Beethoven piano sonatas are converted into natural language sequences during the pre-processiong process. Feeding into the trained mLSTM model above, several C-vectors are gained. Then these C-vectors are classified by Softmax regression.
The results are showed as follows.


We can see that the proposed mLSTM model with Softmax regression can achieve the classification accuracy of 90% in average, which indicates that mLSTM model is effective in feature extraction, and the C-vectors do contain music characteristics. So what exactly is in the C-vector? I didn't figure this out, but we can have a closer look.
Average C-vector: We calculate the average vector of the C-vectors generated from samples of each period (by averaging the elements of the corresponding positions in the vectors), and plot the histogram of the average C-vectors in blue, as shown in Fig. 6 below. The corresponding probably density curve of each average vector by kernel density estimation is also drawn, shown as orange solid lines.
The difference of the histogram of average C-vectors from each period is discernable. The middle period has the narrowest distribution, while the late period has the widest distribution.
The best test set (test set with the highest accuracy): 23 early samples, 22 middle samples and 24 late samples are correctly classified in the best test set. The histograms of the C-vectors from the same period are overlaid, and the probably density curves by kernel density estimation are drawn for each, the results are shown in Fig. 7.
Seen from the histograms and the probably density curves of C-vectors of both average ones and the best test set, it is obvious that C-vectors from early period and middle period are more similarly distributed, while those of the late period show more differences. This can be explained that the sonatas from early and middle period are very similar in character, so it is a bit harder to distinguish between them. The sonatas from late period are very distinctive and easy to be separated. The confusion matrix in Table 2 also verify this as one early sample is wrongly classified as middle work and vice versa, while all late samples are correctly classified.

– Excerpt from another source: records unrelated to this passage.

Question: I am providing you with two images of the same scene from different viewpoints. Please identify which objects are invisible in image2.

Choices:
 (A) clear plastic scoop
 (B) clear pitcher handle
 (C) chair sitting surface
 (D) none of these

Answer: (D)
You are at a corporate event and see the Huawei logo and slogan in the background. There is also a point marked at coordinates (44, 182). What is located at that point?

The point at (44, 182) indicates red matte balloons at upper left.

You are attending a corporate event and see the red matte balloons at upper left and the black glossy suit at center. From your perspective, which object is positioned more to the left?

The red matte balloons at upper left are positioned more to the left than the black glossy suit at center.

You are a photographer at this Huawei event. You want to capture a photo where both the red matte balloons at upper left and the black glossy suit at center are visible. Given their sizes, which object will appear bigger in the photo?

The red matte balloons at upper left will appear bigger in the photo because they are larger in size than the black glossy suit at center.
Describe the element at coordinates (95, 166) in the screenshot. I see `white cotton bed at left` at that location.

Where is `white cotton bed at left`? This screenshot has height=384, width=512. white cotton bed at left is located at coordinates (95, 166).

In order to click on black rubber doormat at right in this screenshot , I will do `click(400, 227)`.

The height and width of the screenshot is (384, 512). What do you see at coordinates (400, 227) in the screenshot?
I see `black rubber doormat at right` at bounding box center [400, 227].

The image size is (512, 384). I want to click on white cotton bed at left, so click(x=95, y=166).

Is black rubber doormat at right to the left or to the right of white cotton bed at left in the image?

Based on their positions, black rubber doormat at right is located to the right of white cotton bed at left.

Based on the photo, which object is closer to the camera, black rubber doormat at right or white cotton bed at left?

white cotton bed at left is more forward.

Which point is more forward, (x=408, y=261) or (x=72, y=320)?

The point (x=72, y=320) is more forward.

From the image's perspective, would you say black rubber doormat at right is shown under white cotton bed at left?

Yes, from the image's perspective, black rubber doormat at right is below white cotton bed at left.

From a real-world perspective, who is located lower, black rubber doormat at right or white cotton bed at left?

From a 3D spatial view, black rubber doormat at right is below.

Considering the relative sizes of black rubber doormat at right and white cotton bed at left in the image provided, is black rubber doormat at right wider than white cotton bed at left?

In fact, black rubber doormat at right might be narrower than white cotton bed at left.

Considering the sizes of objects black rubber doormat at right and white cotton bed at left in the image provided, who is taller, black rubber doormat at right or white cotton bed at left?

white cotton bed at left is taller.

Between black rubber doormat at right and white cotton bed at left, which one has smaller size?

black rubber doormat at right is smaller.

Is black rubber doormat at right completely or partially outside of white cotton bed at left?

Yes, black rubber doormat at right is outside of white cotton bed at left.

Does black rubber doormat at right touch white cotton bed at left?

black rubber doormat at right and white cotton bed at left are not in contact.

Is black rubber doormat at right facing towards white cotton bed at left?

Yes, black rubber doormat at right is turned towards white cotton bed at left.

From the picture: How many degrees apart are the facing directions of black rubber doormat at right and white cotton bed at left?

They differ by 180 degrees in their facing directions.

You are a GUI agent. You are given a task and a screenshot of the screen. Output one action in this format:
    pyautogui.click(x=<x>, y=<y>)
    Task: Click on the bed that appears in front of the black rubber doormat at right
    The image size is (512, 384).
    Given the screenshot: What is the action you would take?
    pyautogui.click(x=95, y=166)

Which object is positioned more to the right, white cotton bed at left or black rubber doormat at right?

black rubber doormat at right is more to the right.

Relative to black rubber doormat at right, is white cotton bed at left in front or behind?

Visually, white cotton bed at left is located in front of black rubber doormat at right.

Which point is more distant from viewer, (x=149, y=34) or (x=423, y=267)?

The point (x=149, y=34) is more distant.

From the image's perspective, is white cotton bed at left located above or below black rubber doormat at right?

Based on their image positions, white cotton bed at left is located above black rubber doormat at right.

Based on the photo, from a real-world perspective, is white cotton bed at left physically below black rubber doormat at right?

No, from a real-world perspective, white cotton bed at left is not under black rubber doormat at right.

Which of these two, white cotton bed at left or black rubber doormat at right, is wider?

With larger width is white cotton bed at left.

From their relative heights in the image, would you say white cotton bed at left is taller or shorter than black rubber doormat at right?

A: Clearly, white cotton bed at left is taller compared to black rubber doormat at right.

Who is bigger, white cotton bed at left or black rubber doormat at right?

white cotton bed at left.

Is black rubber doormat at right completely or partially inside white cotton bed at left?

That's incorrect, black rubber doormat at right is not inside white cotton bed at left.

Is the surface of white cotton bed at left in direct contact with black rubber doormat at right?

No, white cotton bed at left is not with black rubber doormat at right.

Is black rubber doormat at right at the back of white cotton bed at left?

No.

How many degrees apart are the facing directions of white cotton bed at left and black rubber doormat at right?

While the C-vectors from the mLSTM output do possess some characteristic information of sonata samples, and the information can be later discerned by the Softmax regression process, however, at this stage, we cannot correlate exactly the musical and compositional information in the sonata (in MIDI) with the element values in the C-vector. Nevertheless, the relationship between the C-vectors and the corresponding music samples are interesting and observable, and further investigation is worthwhile to proceed.